Alternative Bike Route
PATH says they want a bikeable/walkable east-west connection between Henderson Mill Road and Mercer in order to connect Tucker to the North Peachtree Creek area. However, they are ignoring an already existing route - Flowers Road.
Flowers Road is a pretty road, quiet and relatively wide, with ample room to add a safe sidepath style bike path. There is a sidewalk on part of it already. It runs parallel to the Henderson Mill Creek floodplain, and is on the “commercial side” of PATH’s proposed route. Flowers Road can provide the same east-west biking accessibility to North Peachtree Creek/Mercer as our creek wilderness. So why isn’t it being considered? Why isn’t it even being mentioned as an option?
Conservation Approach to the Floodplain
PATH proponents say they want to experience nature, but their elevated concrete path does not allow its users to do so. Their proposal is effectively a transportation route that happens to run through the floodplain but which keeps its users isolated from it. We think it would be much better to route bikes via a sidepath style route along Flowers Road, and develop an ecologically sensitive nature trail and preserve in the floodplain.
Sidepath Style Bike Path on Flowers
The 2019 Tucker Master Trail Plan shows plans to connect to this area via a “sidepath” route along Midvale and Henderson Mill Roads. The Tucker plan is for a bike path isolated from traffic with a buffer, but built along the existing street - a “sidepath” in PATH’s terminology. Continuing the sidepath routing along Flowers is a continuation of the approach that PATH has already endorsed for Tucker. Why is Flowers Road not good enough, but Midvale is?
Tucker’s sidepath route could easily be extended briefly up to Mercer University Dr and then along Flowers Road. At the 9/16 Peachtree Creek Greenway walk behind the District Office building, a short cut through of about 30 feet connected the parking lot to the proposed Greenway trail location. It is completely possible to route a quiet sidepath style bike trail along Flowers Road to terminate at such a cut through to the Greenway. This would have no impact on the Henderson Mill Creek ecosystem and would surely be less expensive.
It would alleviate concerns about security on a more isolated path through the creek area - something unlikely to be routinely patrolled by the police. A sidepath along a public road would naturally have more eyes on it and be patrolled as a side effect of existing measures.
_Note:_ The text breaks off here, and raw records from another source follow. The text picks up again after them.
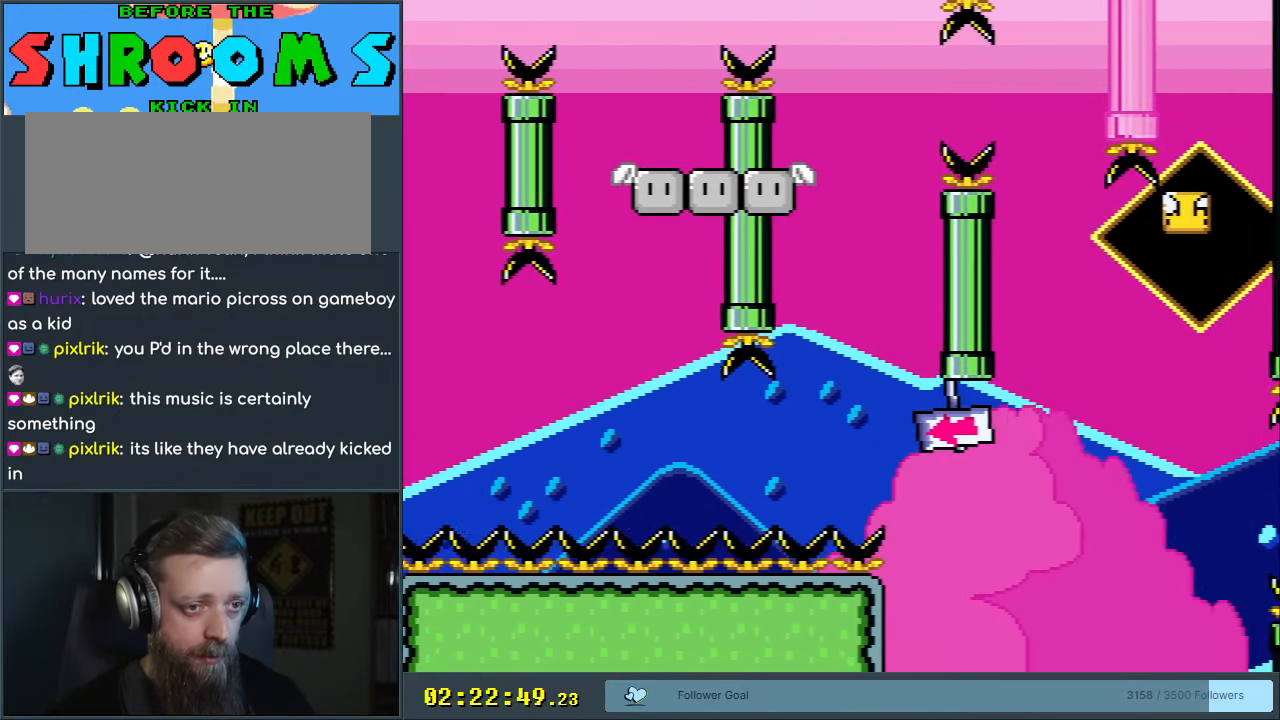
{"buttons": ["Y"], "events": [[33, "DPAD_LEFT", "down"], [133, "DPAD_LEFT", "up"], [350, "DPAD_LEFT", "down"], [400, "B", "up"], [483, "DPAD_LEFT", "up"]]}
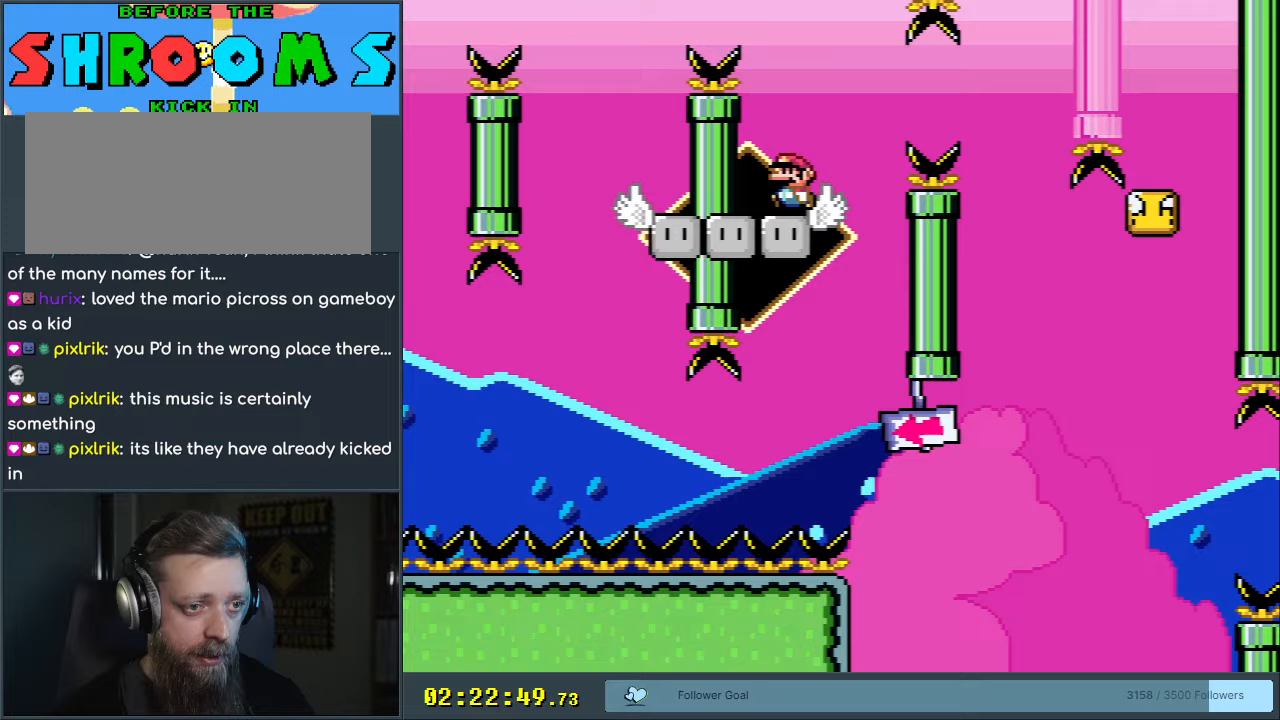
{"buttons": ["X"], "events": [[100, "X", "down"], [117, "Y", "up"]]}
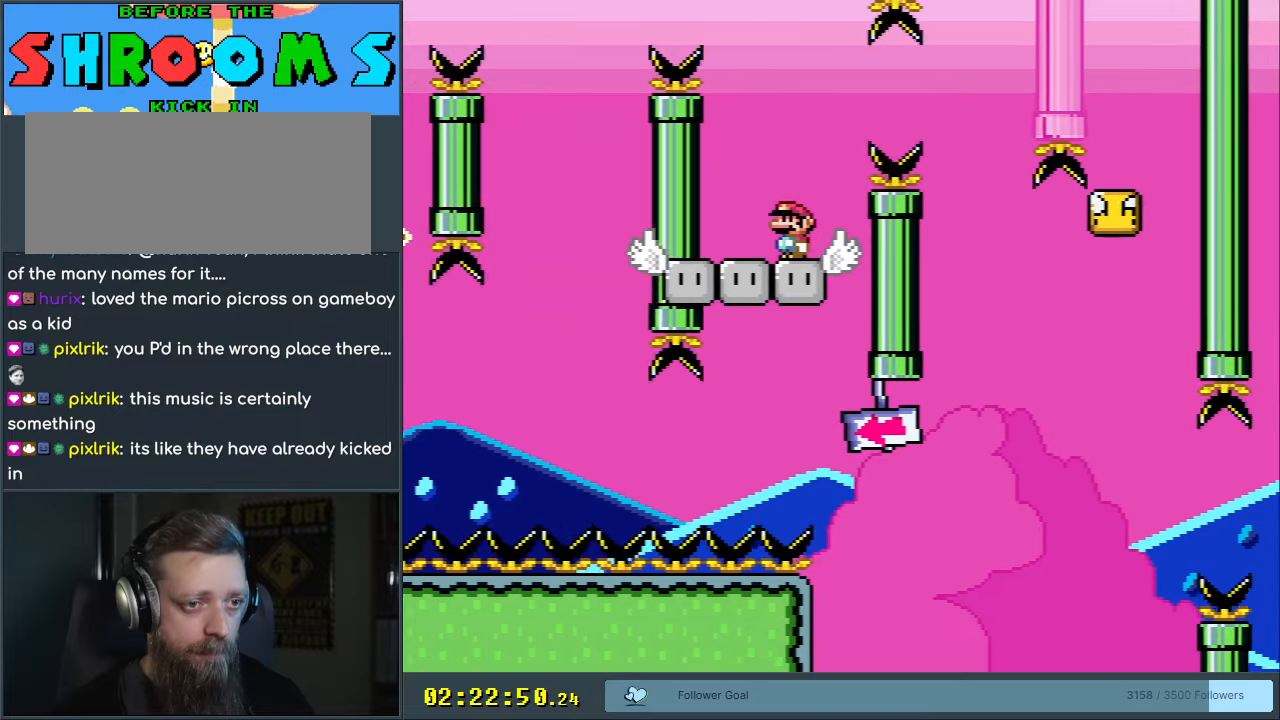
{"buttons": ["A", "X"], "events": [[50, "DPAD_RIGHT", "down"], [83, "A", "down"], [283, "A", "up"], [333, "A", "down"], [450, "DPAD_RIGHT", "up"]]}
In fact, the 9/27 PATH presentation (slide 48) shows something much like this, but fails to “connect the dots” to connect the Flowers Rd trail to the greenway. We’ve annotated that slide 48 map with a short extension that would allow it to connect to the Greenway at the District Office.
When challenged with this proposal at the public meeting, the PATH rep said it would be impossible since it would need to contend with a bridge at the end of Flowers Rd. (and due to the format of the presentation, there was no opportunity to challenge that statement!) The path we are suggesting above never needs to go as far as that bridge.
The Flowers Road To Tucker image shows a full route from the North Fork PCG to the Tucker Trail system. The sidepath could run all the way up Henderson Mill Rd to Mercer University Dr and then to Flowers, or could detour through Dunnington Circle as a “calm street” (also something that PATH promotes as a viable way to create safe bike paths.) There is no need to pour concrete in the Henderson Mill Creek (HMC) floodplain!
Why is this not an option?
When talking with PATH representatives at the 8/24 open house, we were told directly that Flowers Road wasn’t an option – that building in the floodplain was already a done deal. And, sure enough, despite community opposition and a viable alternative, PATH’s 9/27 “initial findings” presented the HMC floodplain as a required part of the route plan.
What kind of a “study” has already pre-determined the outcome? The truth is that PATH has had the HMC floodplain on their radar since 1999, and included it in their 2021 North Fork Peachtree Greenway “final study” document.
PATH is not doing a study regarding the HMC floodplain. PATH is marketing an HMC floodplain bike route that they have been planning for years.
What is wrong with biking along a pretty, quiet road to get to Mercer?
Why do they have to invade the floodplain when an existing, already developed route could be used?
Why would someone prefer to clear a large swathe of floodplain and pour concrete there instead of using an existing developed route that would leave the wilderness alone?! How can this plan possibly be considered a good thing to do?
Tell them that we don’t want concrete in the floodplain! We don’t want the Henderson Mill Creek wilderness developed! We don’t want any of the habitat invaded on either side of the creek!